Seriously, this is such a pain that it bogs my mind how much time I sometimes spend looking for an example usage for some tools. One that actually works. Because these that don’t — it’s endless. And how many times I actually had to reverse engineer some binary to discover a proper usage for this particular version…

And if you want a good example on how to do it right — look at programs written by Nirsoft. They all share similar GUI interface. They also have very good documentation pages, all of which are quite uniform, so seeing it once makes it easy to read others. They include very detailed information about command line arguments programs support. You will also find a lot of information about known issues, request for feedback, licensing info, and lots of lots of useful hints on how to use the programs.

Exhibit #7.

Missing Feedback opportunities.

Brian provided a good suggestion to add to the list – a suggestion that is more towards users than tool developers, but this reminds me that the feedback is not always easy to provide, because developers simply forget to tell us how.  

Rant:

If your program doesn’t work on my system, or with my samples, how can you learn about it if there is no way to provide a feedback?

Wishlist item:

Email address, Twitter handle, or enabled bug logging/comments for your repo/blog will do wonders.

And if you are the user, please provide the feedback to the tool writers!

Exhibit #8.

Not everything is a tool.

Rant:

So, you used 20 libraries, and wrote a 50 lines of code that reads JSON, converts it to XML, transforms it with AI, and then outputs movie rendering a unicorn printed with a virtual 3d printer galloping over the rainbow.

It’s great you are proving yourself. It’s great you are trying. It’s great the program you wrote works for you. There is no sarcasm here. This is how we all learn.

You are in luck. There are so many libraries available now that writing code that does extremely complex tasks in just a few lines of code is trivial. We should respect that.

AND

If there are 50 other programs doing exactly the same thing, and often do it better. If the tool is half-cooked for the sake of a demo during the con, and/or it only works well for your test data. If the whole code is so simple that any average developer could implement it w/o much trouble. If the actual snippets can be found on the StackOverflow. Then please please do not call it a tool. Calling it a POC is enough.

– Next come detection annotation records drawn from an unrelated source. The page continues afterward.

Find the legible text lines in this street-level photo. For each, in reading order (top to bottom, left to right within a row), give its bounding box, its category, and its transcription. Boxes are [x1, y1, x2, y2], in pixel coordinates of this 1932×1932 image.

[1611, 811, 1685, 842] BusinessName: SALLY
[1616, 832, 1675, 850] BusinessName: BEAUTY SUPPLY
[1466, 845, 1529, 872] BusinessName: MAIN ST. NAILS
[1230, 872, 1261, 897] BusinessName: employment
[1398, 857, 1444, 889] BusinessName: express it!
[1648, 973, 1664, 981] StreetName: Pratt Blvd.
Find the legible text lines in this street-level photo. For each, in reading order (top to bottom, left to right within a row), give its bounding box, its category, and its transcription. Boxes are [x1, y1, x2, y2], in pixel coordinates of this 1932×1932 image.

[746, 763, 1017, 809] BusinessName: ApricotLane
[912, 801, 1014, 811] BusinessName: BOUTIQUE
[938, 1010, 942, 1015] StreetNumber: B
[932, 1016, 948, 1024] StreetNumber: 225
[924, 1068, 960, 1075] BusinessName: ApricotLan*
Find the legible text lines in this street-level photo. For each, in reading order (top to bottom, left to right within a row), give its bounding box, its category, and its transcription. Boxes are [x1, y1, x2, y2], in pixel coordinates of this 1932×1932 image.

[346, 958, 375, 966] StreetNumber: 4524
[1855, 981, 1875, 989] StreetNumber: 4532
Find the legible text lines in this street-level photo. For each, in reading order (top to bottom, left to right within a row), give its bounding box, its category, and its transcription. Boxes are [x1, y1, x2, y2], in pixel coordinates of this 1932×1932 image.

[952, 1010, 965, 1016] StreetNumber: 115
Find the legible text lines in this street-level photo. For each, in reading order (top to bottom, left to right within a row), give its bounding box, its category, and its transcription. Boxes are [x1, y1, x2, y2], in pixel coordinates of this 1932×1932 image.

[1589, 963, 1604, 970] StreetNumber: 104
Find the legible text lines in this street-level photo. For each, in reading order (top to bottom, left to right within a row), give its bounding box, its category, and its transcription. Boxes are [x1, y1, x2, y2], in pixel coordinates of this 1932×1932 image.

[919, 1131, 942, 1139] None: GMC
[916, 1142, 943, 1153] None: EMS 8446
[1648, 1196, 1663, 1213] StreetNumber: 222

This is not to discourage you from coding. This is to encourage you to assess your code quality & usefulness on a grand scheme of things. If you claim that your software allows to do a specific thing, or assess certain quality of some data, or extract certain properties, and someone can quickly prove that these are not done right, because of a limited scope of the original idea that drove the development, then as a POC it’s still a very valuable asset, but as a part of somebody’s toolbox – completely useless. Hence, not a tool.

Epilogue:

Okay, it’s easy to rant and play a blame games. I coded lots of bad programs myself, and some of them are still available on this web site. Making everyone happy is very hard. Programming itself is actually very hard. Testing is even harder. And writing documentation the most undesirable task coders have to face.

BUT.

I think there is a minimum responsibility to bear for anyone that releases programs publicly, and announces them to the world. It is a basic empathy for the users, and their needs.

And if you release code, a POC, a tool, a suite, and it actually can be quickly tested, won’t crash on its first run, and will deliver expected output — you will actually make a dent in the industry.